Basket making is a work done by men for their wives and daughters, who use materials from the forest, such as tamshi. There are a variety of baskets, among them the tukúp (or pitak in the Wampis langauge), made from tamshi fibres, with a lid, of closed weave, lined with banana, pitai or pumpu leaves for waterproofing. It is carried hanging with a bark or woven strap and is used for storing or transporting delicate objects.

The tukup is a waterproof basket that protects the objects it carries from the rain, it is used as a suitcase for long journeys. The word tukúp is also associated with the wasp, as it builds its honeycomb in the same design as the basket.

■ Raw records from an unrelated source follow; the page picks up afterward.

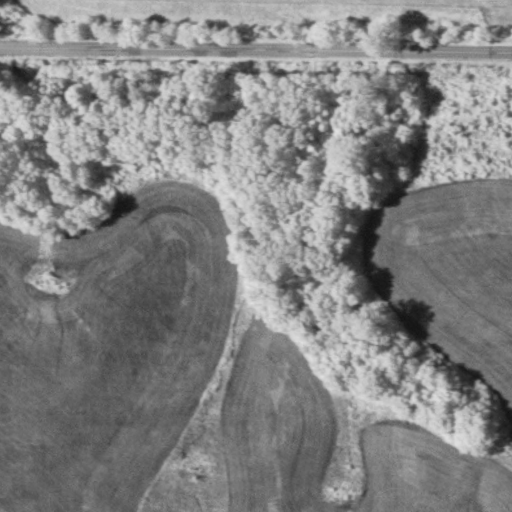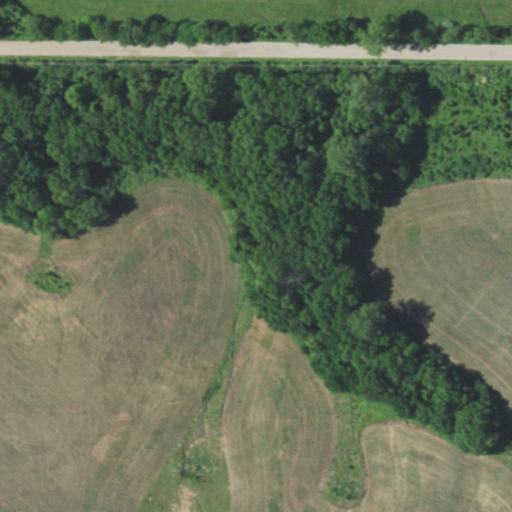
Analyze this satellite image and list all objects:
road: (256, 48)
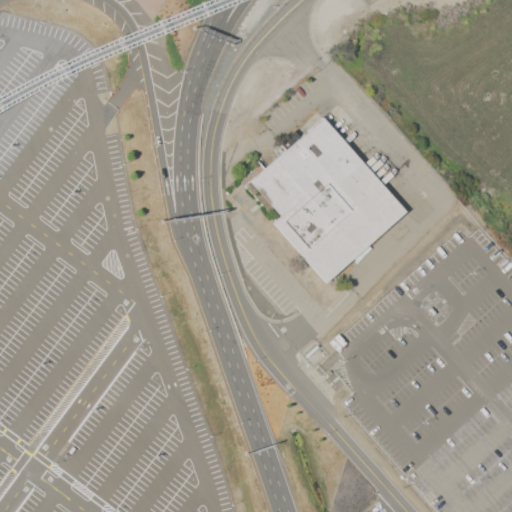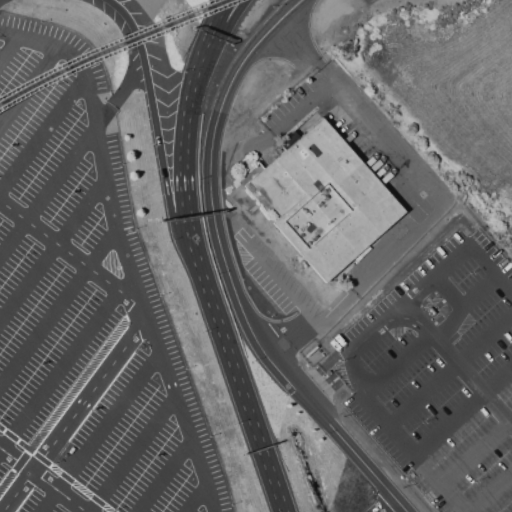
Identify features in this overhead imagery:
road: (206, 38)
road: (217, 38)
railway: (104, 45)
road: (10, 48)
railway: (116, 50)
road: (305, 56)
road: (146, 74)
road: (30, 85)
road: (103, 115)
road: (299, 116)
road: (43, 133)
road: (48, 190)
road: (185, 192)
building: (323, 199)
building: (326, 201)
road: (430, 206)
road: (180, 233)
road: (122, 247)
road: (52, 249)
road: (71, 254)
airport: (256, 256)
road: (459, 256)
road: (228, 271)
road: (277, 280)
road: (451, 290)
parking lot: (85, 304)
road: (59, 308)
road: (432, 335)
road: (290, 337)
road: (354, 354)
road: (457, 366)
parking lot: (430, 368)
road: (451, 368)
road: (59, 369)
road: (69, 397)
road: (248, 407)
road: (464, 408)
road: (75, 415)
road: (511, 424)
road: (397, 429)
road: (100, 432)
road: (477, 453)
road: (132, 454)
road: (56, 469)
road: (164, 476)
road: (43, 478)
road: (490, 492)
road: (196, 498)
road: (383, 504)
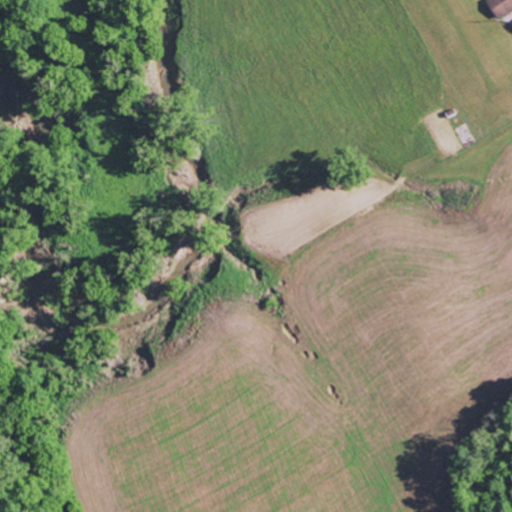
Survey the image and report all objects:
building: (498, 7)
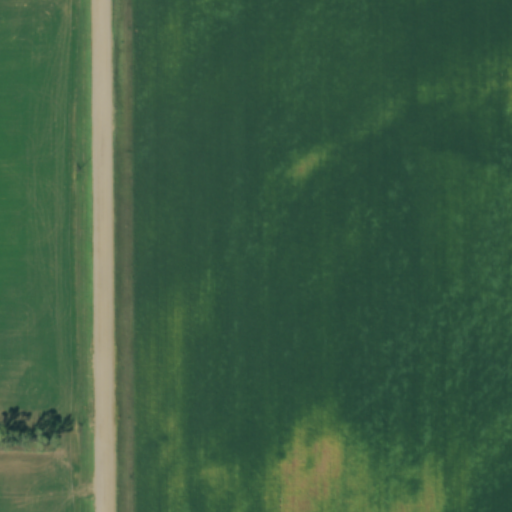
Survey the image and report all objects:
road: (105, 256)
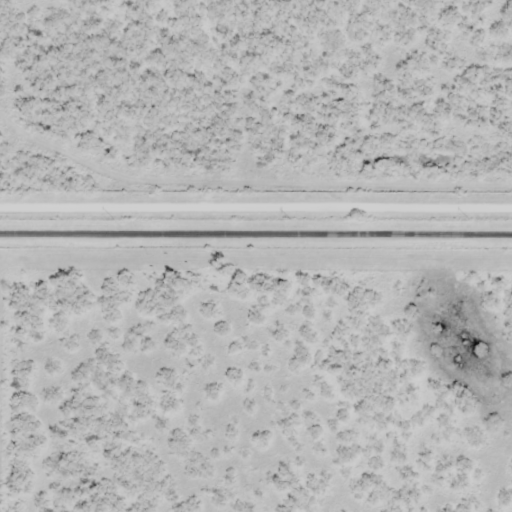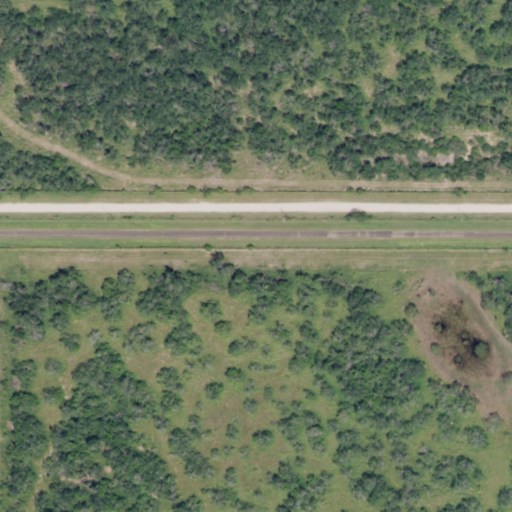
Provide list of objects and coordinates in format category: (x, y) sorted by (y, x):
road: (256, 209)
road: (256, 240)
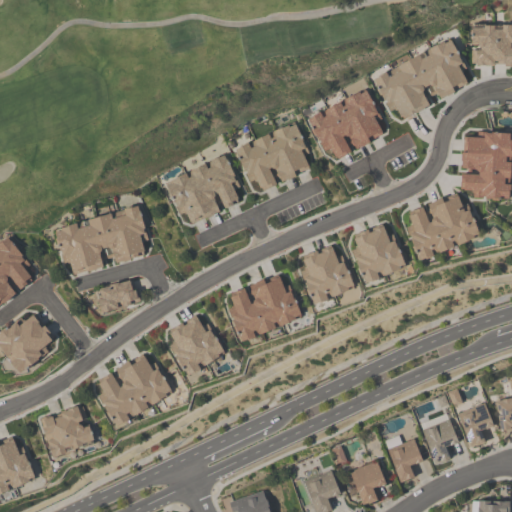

The suku is a basket of closed weave, which men make for women. The suku basket is used to collect fruits or fish, and crops from the farm, such as banana, cocona, among others. The shikitai is another basket used for catching small fish.


The traditional Awajún bag is known as a kumbai or wampach, and is made with chambira fibre, and has a process of dyeing with natural pigments from a plant known as "yamacay".

The bag or wampach comes in large and small sizes. The small one is known as ichimpach, and it was used to carry tobacco when they go to the forest in search of a "vision".